Since this is my first time using Python, I would appreciate it if you could point out any strange points.

Execution is as follows

$ python snow_forecaster.py

The execution result is as follows.

LinearSVC score:0.965627801273
AdaBoost Classifier score:0.969820996581
ExtraTrees Classifier score:0.961194223678
GradientBoostingClassifier score:0.966826266875
RandomForestClassifier score:0.958078728911
------
Model to use: AdaBoostClassifier
------
2006/2/19 00:00:00:Expected:1 Actual:1
Snow piles up
------
2012/2/2 00:00:00:Expected:1 Actual:1
Snow piles up
------
2014/2/2 13:00:00:Expected:0 Actual:0
Snow doesn't pile up
------
2015/2/28 00:00:00:Expected:0 Actual:0
Snow doesn't pile up
------
[temperature:0.0] [Precipitation:0] [昨日のtemperature:3.0] [Yesterday's snowfall:2]
judgment result: 0
Snow doesn't pile up
------
[temperature:0.0] [Precipitation:0] [昨日のtemperature:-3.0] [Yesterday's snowfall:2]
judgment result: 1
Snow piles up
------

First, the scores are calculated on several models, and the training is performed on the model with the best score.
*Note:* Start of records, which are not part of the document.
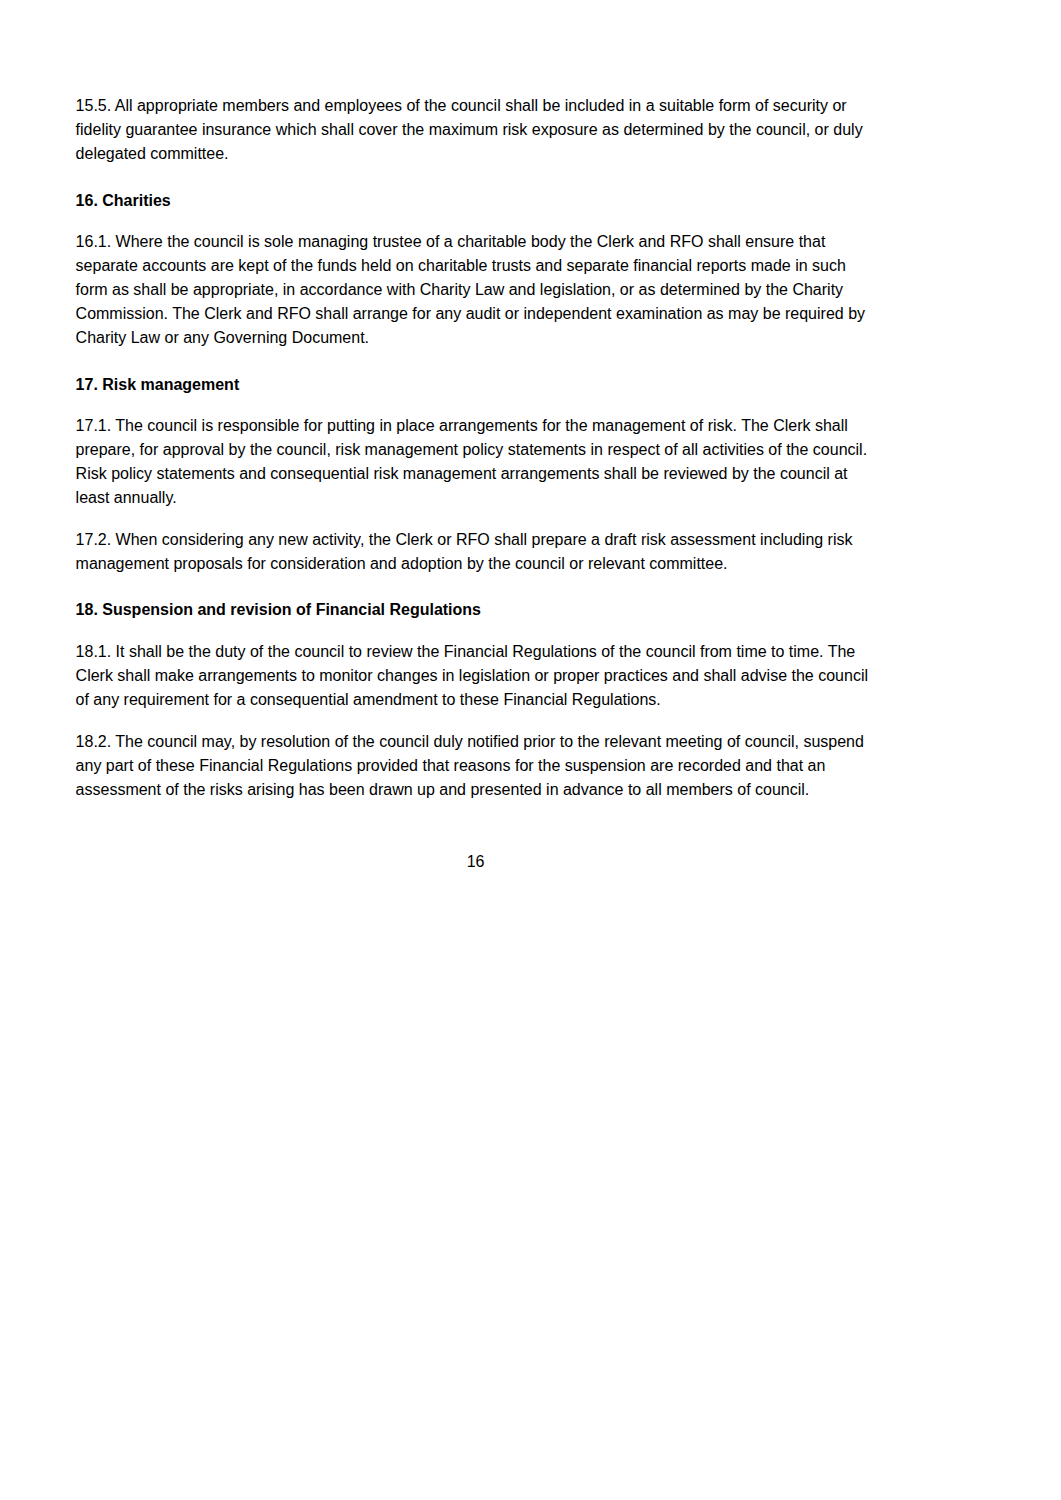15.5. All appropriate members and employees of the council shall be included in a suitable form of security or fidelity guarantee insurance which shall cover the maximum risk exposure as determined by the council, or duly delegated committee.
16. Charities
16.1. Where the council is sole managing trustee of a charitable body the Clerk and RFO shall ensure that separate accounts are kept of the funds held on charitable trusts and separate financial reports made in such form as shall be appropriate, in accordance with Charity Law and legislation, or as determined by the Charity Commission. The Clerk and RFO shall arrange for any audit or independent examination as may be required by Charity Law or any Governing Document.
17. Risk management
17.1. The council is responsible for putting in place arrangements for the management of risk. The Clerk shall prepare, for approval by the council, risk management policy statements in respect of all activities of the council. Risk policy statements and consequential risk management arrangements shall be reviewed by the council at least annually.
17.2. When considering any new activity, the Clerk or RFO shall prepare a draft risk assessment including risk management proposals for consideration and adoption by the council or relevant committee.
18. Suspension and revision of Financial Regulations
18.1. It shall be the duty of the council to review the Financial Regulations of the council from time to time. The Clerk shall make arrangements to monitor changes in legislation or proper practices and shall advise the council of any requirement for a consequential amendment to these Financial Regulations.
18.2. The council may, by resolution of the council duly notified prior to the relevant meeting of council, suspend any part of these Financial Regulations provided that reasons for the suspension are recorded and that an assessment of the risks arising has been drawn up and presented in advance to all members of council.
16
It seems that ʻAdaBoostClassifier` is adopted here.

By the way, the code of the part that selects the model is the code of I learned it in 2 months until I released the product as a machine learning fucking amateur I used it.

Then, the learning is executed and the judgment is performed. In the second half, I try to change the temperature yesterday by making the temperature, precipitation, and the amount of snow yesterday the same. If there was 2 cm of snow yesterday and the temperature was 3.0 ° C yesterday, it is judged that there is no snow today, but when I changed the temperature to -3.0 ° C yesterday and predicted, "there is snow". It changed to the judgment. This seems intuitively correct, as it was snowy yesterday and is likely to remain unmelted if the temperature is low.

Impressions etc.

I don't understand any theory, but for the time being, even beginners could try the machine learning app in a few hours. By the way, regarding the snow cover forecast, I was trying to make a forecast using only today's data, but it didn't work, and when I gave yesterday's data, the prediction accuracy suddenly increased to nearly 97%. Certainly, if snow is piled up as of yesterday, it is highly likely that it will be piled up the next day, so if you bring what kind of parameters to give in such a place from a realistic place, the accuracy will improve. thought. It's interesting, so I'll try a little more, and when I get used to it, I'll study the theory a little.